Produkcja ruszy w drugiej połowie miesiąca. Przed upadłością Drumet produkował około 120 tys. ton drutów stalowych rocznie, osiągając 424 mln zł przychodów. Nowi właściciele liczą, że uda im się osiągnąć poziom ok. 80 tys. ton rocznie. Jak przekonują, gdyby plan został wykonany, dalsze zwolnienia nie byłyby konieczne.
- Na razie jednak nie możemy zagwarantować, na jakim poziomie będzie zatrudnienie. Drumet musi dostosować jego poziom do realnej wielkości produkcji - mówi Rafał Sosna. - Konkurenci, dostawcy i wiele firm z branży stalowej ograniczają swoją produkcję, tną koszty. Niestety, nie możemy zachować się inaczej.
Związkowcy i pracownicy już wiedzą o konieczności zwolnień. Sławomir Szablewski z zakładowej "Solidarności" przyznaje, że choć decyzja uderzy w wiele włocławskich rodzin jej podjęcie nie będzie oprotestowywane. Protestu nie będzie także w związku z zapowiedziami zmniejszenia płac.
Wynagrodzenia pracowników fabryki, do czasu upadku firmy, składały się z dwóch części: pensji zasadniczej i premii, której zostali pozbawieni, gdy problemy finansowe Drumetu, doprowadziły go na skraj bankructwa. I na razie większość pracowników nadal nie będzie jej dostawać. Zarząd obiecuje jednak, że zmieni się to wówczas, gdy Drumet zacznie odnosić sukcesy.

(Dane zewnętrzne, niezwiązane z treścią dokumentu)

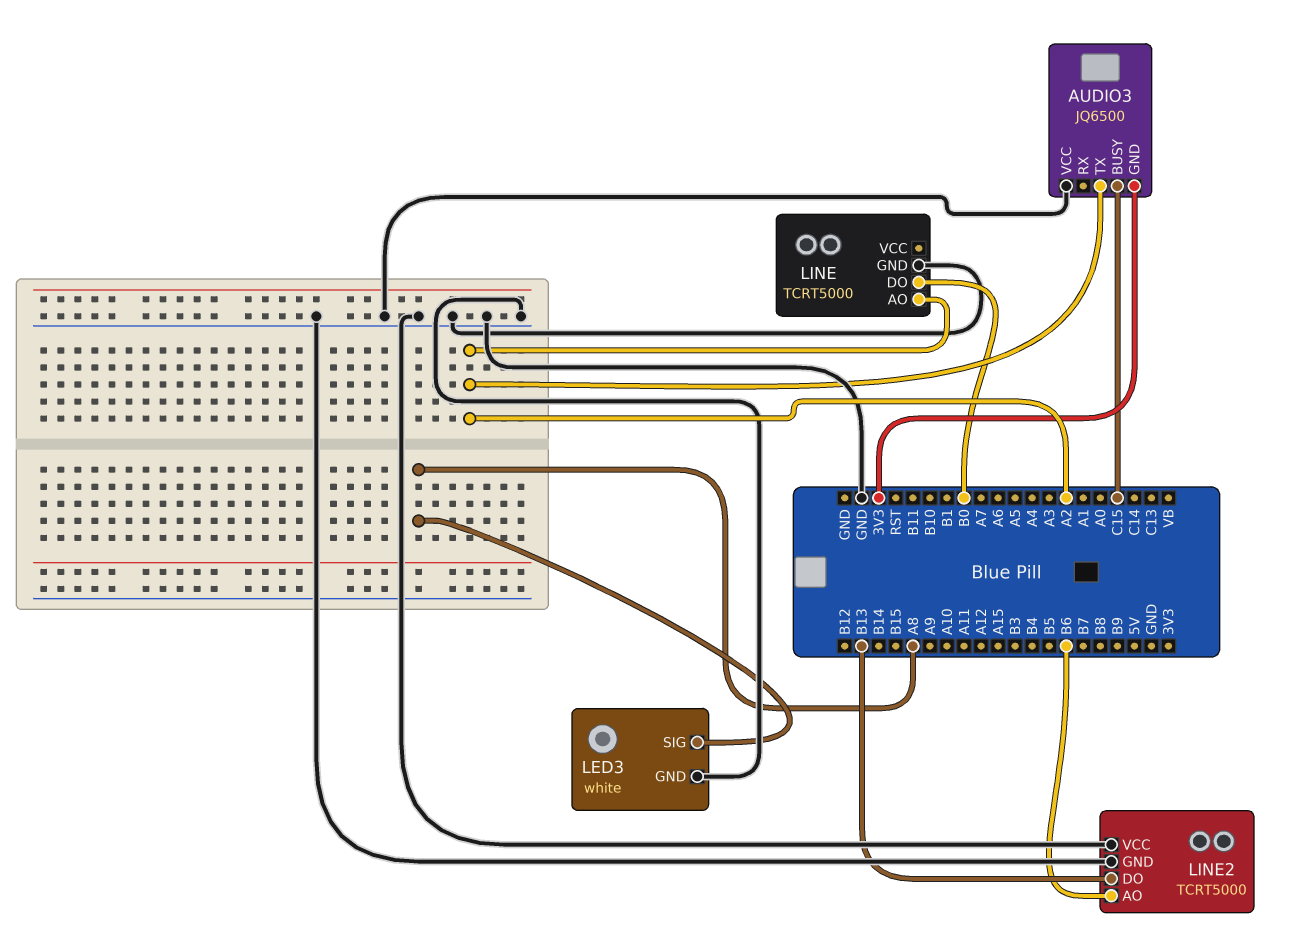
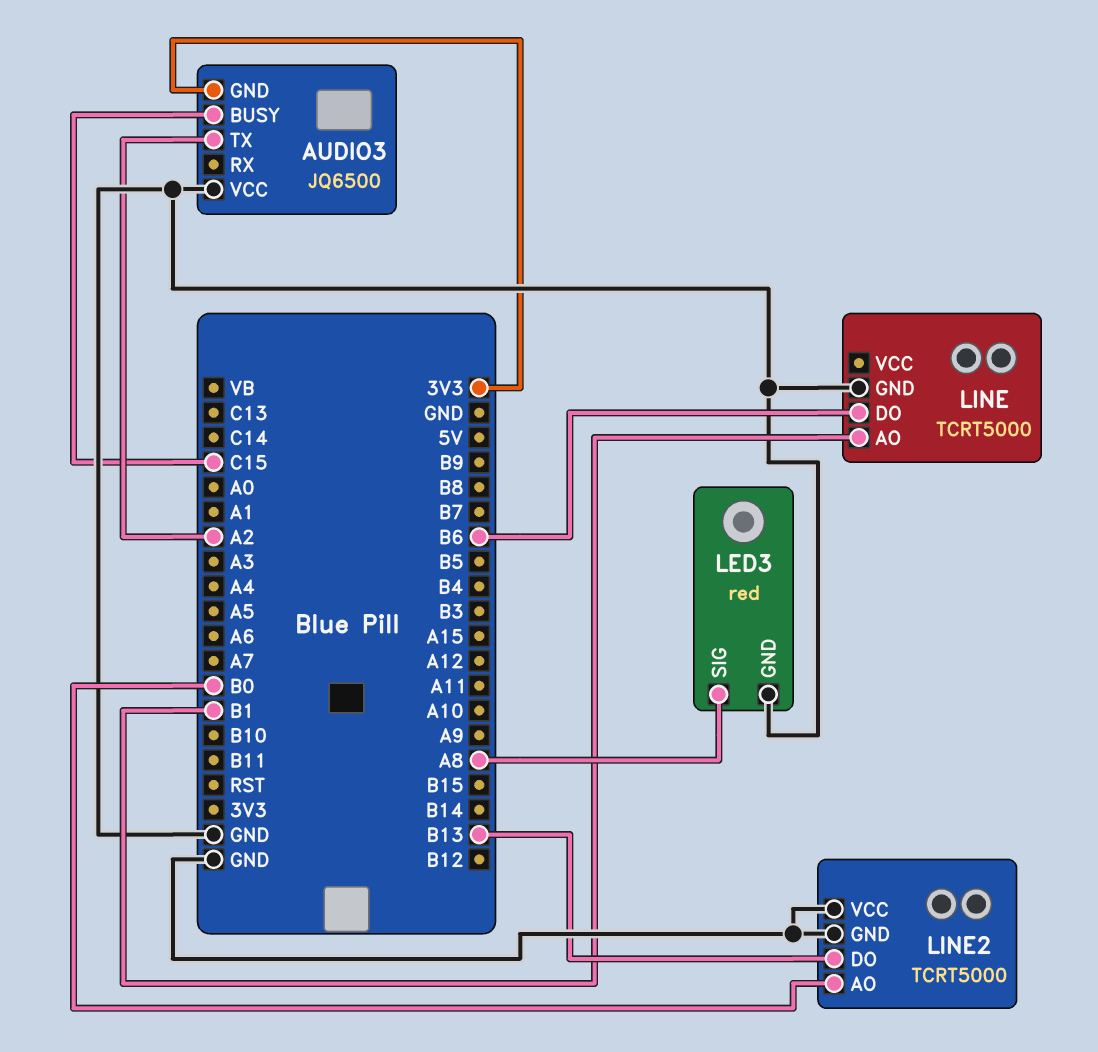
LED3: white -> red
LINE pin AO: A2 -> B1
LINE pin DO: B0 -> B6
LINE2 pin AO: B6 -> B0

Właściciel planuje w ciągu najbliższego półrocza uruchomić nową linię produkcyjną w zakładzie. Niewykluczone, że wówczas znajdą w fabryce pracę ci, którzy niebawem ją stracą.
Przypomnijmy
Drumet wstrzymał produkcję w lutym tego roku. Sąd Rejonowy powołał syndyka masy upadłościowej. W czerwcu odbył się pierwszy przetarg na fabrykę. Jedynym oferentem był czeski fundusz powierniczy Penta Investments, który kupił fabrykę za 120 mln zł, na raty. Umowa kupna została podpisana 15 lipca.